Unlike most other 1960's soundtrack
there is no subjective decision to make whether
the 'Viva Las Vegas' masters should be remastered
from 3-track for release or not, simply because
there were no (final) original stereo masters produced
for 'Viva Las Vegas' in the first place. It is not
an easy task because of dry sound and unrational
use of the 3 tracks available. How a mix should
be done is usually too subjective to even argue
about, but perhaps not in this case. The title song
with its intense arrangements has all the instruments
on one channel, the vocals on another and the only
backup vocals on the third.
Do The Vega, Santa Lucia and Viva
Las Vegas (Takes 2 - 7) were recorded with
backup vocals only on the third, "empty"
channel, whereas I Need Somebody To Lean On
and Viva Las Vegas (Take 1) have an accoustic
guitar on the third channel, and If You Think
I Don't Need You has saxophone, trumpets and
trombone instead of backing vocals on the third
No effort at creating a stereo or even mono image
can improve this situation and it is considered
necessary to keep the instruments on one stereo
channel, the vocals centered, and the backup vocals
on the other 2-track stereo channel. This will
leave an almost empty right channel, and a certain
amount of leakage from the instrumental channel
may be necessary. It is exactly this approach
has been taken on the 2003 FTD 'Viva Las Vegas'
soundtrack, which is an ambitious attempt at remastering
the entire 'Viva Las Vegas' soundtrack.
M.G.M. soundtracks were recorded dry and the
typical 60's approach would be to apply dynamic
processing for record release, especially utilizing
dynamic compression and only light reverb of the
vocal channel. Using just a little compression
and hardly any reverb makes this modern attempt
a success overall and so much better than previous
efforts. The result does not sound alien beside
the original 'Girl Happy' LP masters, which were
recorded in the same manner as 'Viva Las Vegas'
and also by George Stoll and Dave Weichman.
Sadly, the amplitude level has been pushed up
about 3-4 dB over the 0 dB limit on the FTD 'Viva
Las Vegas' soundtrack and this distracts from
what otherwise would have been an excellent release
all the way.
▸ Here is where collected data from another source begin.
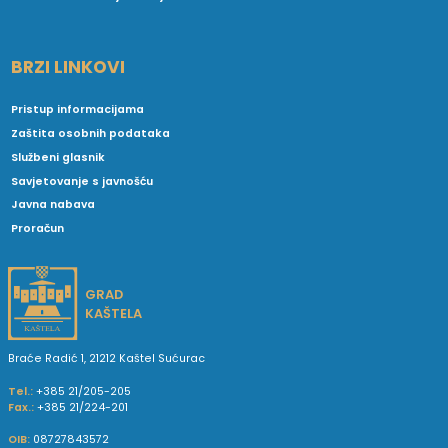
BRZI LINKOVI
Pristup informacijama
Zaštita osobnih podataka
Službeni glasnik
Savjetovanje s javnošću
Javna nabava
Proračun
GRAD
KAŠTELA
Braće Radić 1, 21212 Kaštel Sućurac
Tel.:
+385 21/205-205
Fax.:
+385 21/224-201
OIB:
08727843572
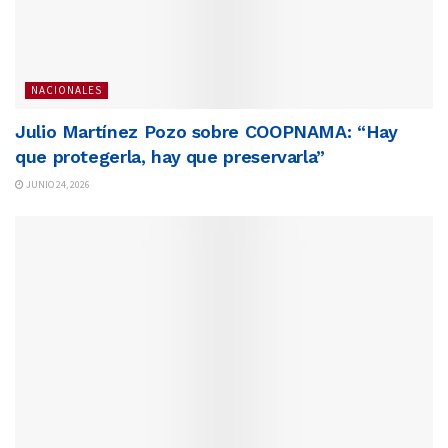
NACIONALES
Julio Martínez Pozo sobre COOPNAMA: “Hay
que protegerla, hay que preservarla”
JUNIO 24, 2026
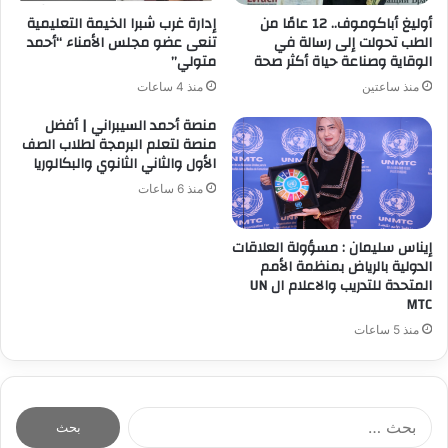
أوليغ أباكوموف.. 12 عامًا من
إدارة غرب شبرا الخيمة التعليمية
الطب تحولت إلى رسالة في
تنعى عضو مجلس الأمناء “أحمد
الوقاية وصناعة حياة أكثر صحة
متولي”
منذ ساعتين
منذ 4 ساعات
منصة أحمد السيبراني | أفضل
منصة لتعلم البرمجة لطلاب الصف
الأول والثاني الثانوي والبكالوريا
منذ 6 ساعات
إيناس سليمان : مسؤولة العلاقات
الدولية بالرياض بمنظمة الأمم
المتحدة للتدريب والاعلام ال UN
MTC
منذ 5 ساعات
ا
ل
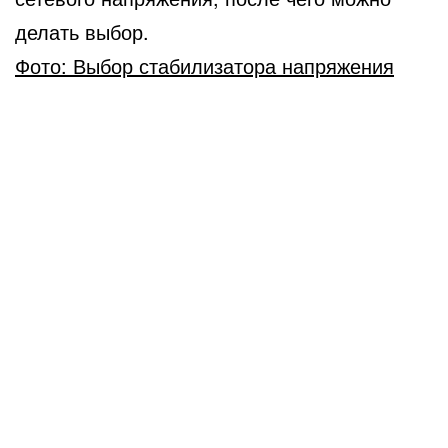
делать выбор.
Фото: Выбор стабилизатора напряжения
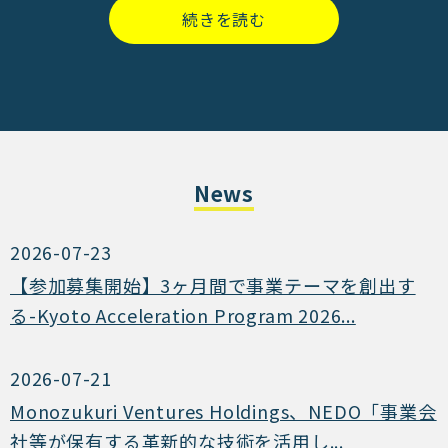
続きを読む
News
2026-07-23
【参加募集開始】3ヶ月間で事業テーマを創出す
る-Kyoto Acceleration Program 2026...
2026-07-21
Monozukuri Ventures Holdings、NEDO「事業会
社等が保有する革新的な技術を活用し...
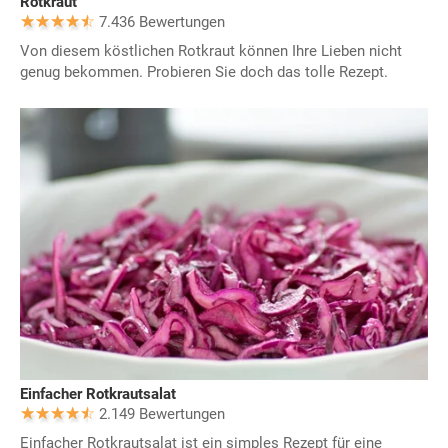
Rotkraut
7.436 Bewertungen
Von diesem köstlichen Rotkraut können Ihre Lieben nicht
genug bekommen. Probieren Sie doch das tolle Rezept.
Einfacher Rotkrautsalat
2.149 Bewertungen
Einfacher Rotkrautsalat ist ein simples Rezept für eine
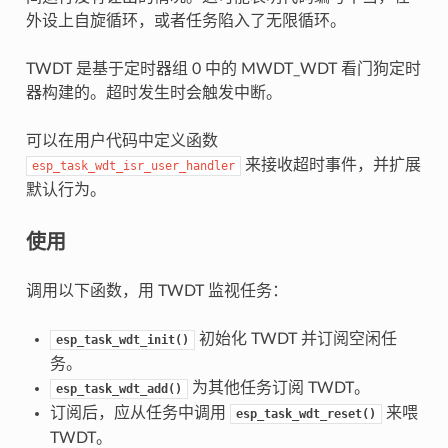
外设上自旋循环，或者任务陷入了无限循环。
TWDT 是基于定时器组 0 中的 MWDT_WDT 看门狗定时
器构建的。超时发生时会触发中断。
可以在用户代码中定义函数
来接收超时事件，并扩展
esp_task_wdt_isr_user_handler
默认行为。
使用
调用以下函数，用 TWDT 监视任务：
初始化 TWDT 并订阅空闲任
esp_task_wdt_init()
务。
为其他任务订阅 TWDT。
esp_task_wdt_add()
订阅后，应从任务中调用
来喂
esp_task_wdt_reset()
TWDT。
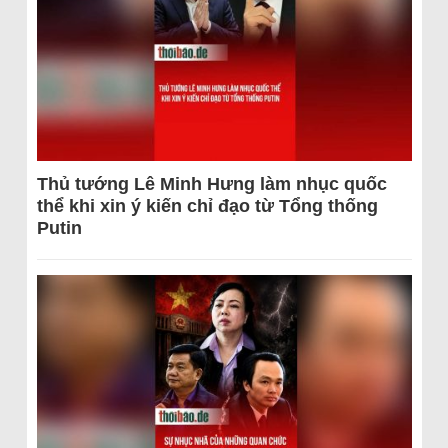
Thủ tướng Lê Minh Hưng làm nhục quốc
thể khi xin ý kiến chỉ đạo từ Tổng thống
Putin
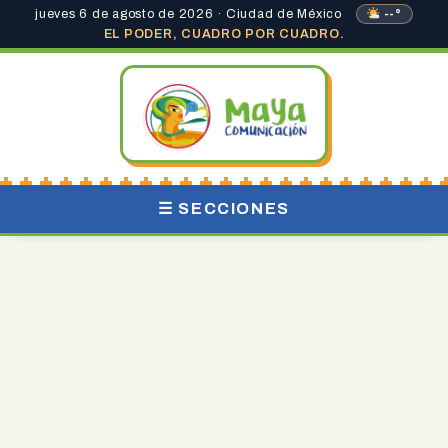
jueves 6 de agosto de 2026 · Ciudad de México
--°
EL PODER, CUADRO POR CUADRO.
☰ SECCIONES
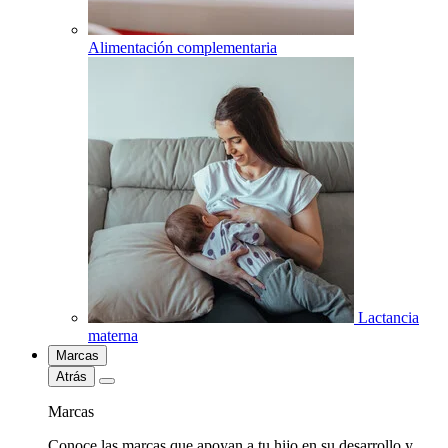
Alimentación complementaria
Lactancia
materna
Marcas
Atrás
Marcas
Conoce las marcas que apoyan a tu hijo en su desarrollo y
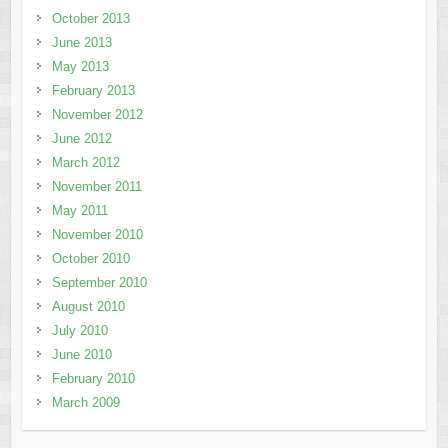
October 2013
June 2013
May 2013
February 2013
November 2012
June 2012
March 2012
November 2011
May 2011
November 2010
October 2010
September 2010
August 2010
July 2010
June 2010
February 2010
March 2009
The title song Viva Las Vegas
(master) is for instance first clipped from amplitude
overload and then limited to -3 dB, just to make
sure that all reasons for the initial compromise
were eliminated as well - and leaving us with
"the worst of both worlds". Having said
that, it is a relief to find that some similar
major mistakes of the previously released outtakes
have been rectified with this release. Most noteably,
Viva Las Vegas take 1 which sounded corrupt
on 'Silver Screen Stereo' due to poor reverb and
amplitude raise above the limit, now sounds fantastic
and even has the dynamic range intact.
There is too much digital echo (by any standard)
on the 'Double Features' version of Do The
Vega and too much noise reduction (by any
standard) on the 'Double Features' version of
I Need Somebody To Lean On.
The movie version of I Need Somebody To Lean
On (2403) has a
prominent saxophone throughout, that is not present
on the record version.
The movie version of Viva
Las Vegas has an extra instrumental intro.
In March of 2007, Sony decided to go through all of Elvis' masters. They retransferred everything and remastered all tracks including repairing as many clicks, pops, bad edits and dropouts as they could. They have used these newly mastered recordings on their new releases since 2007 including budget soundtracks, 'Legacy' releases, the 30 disc 'Complete Elvis Presley Masters' collection and the Franklin Mint package.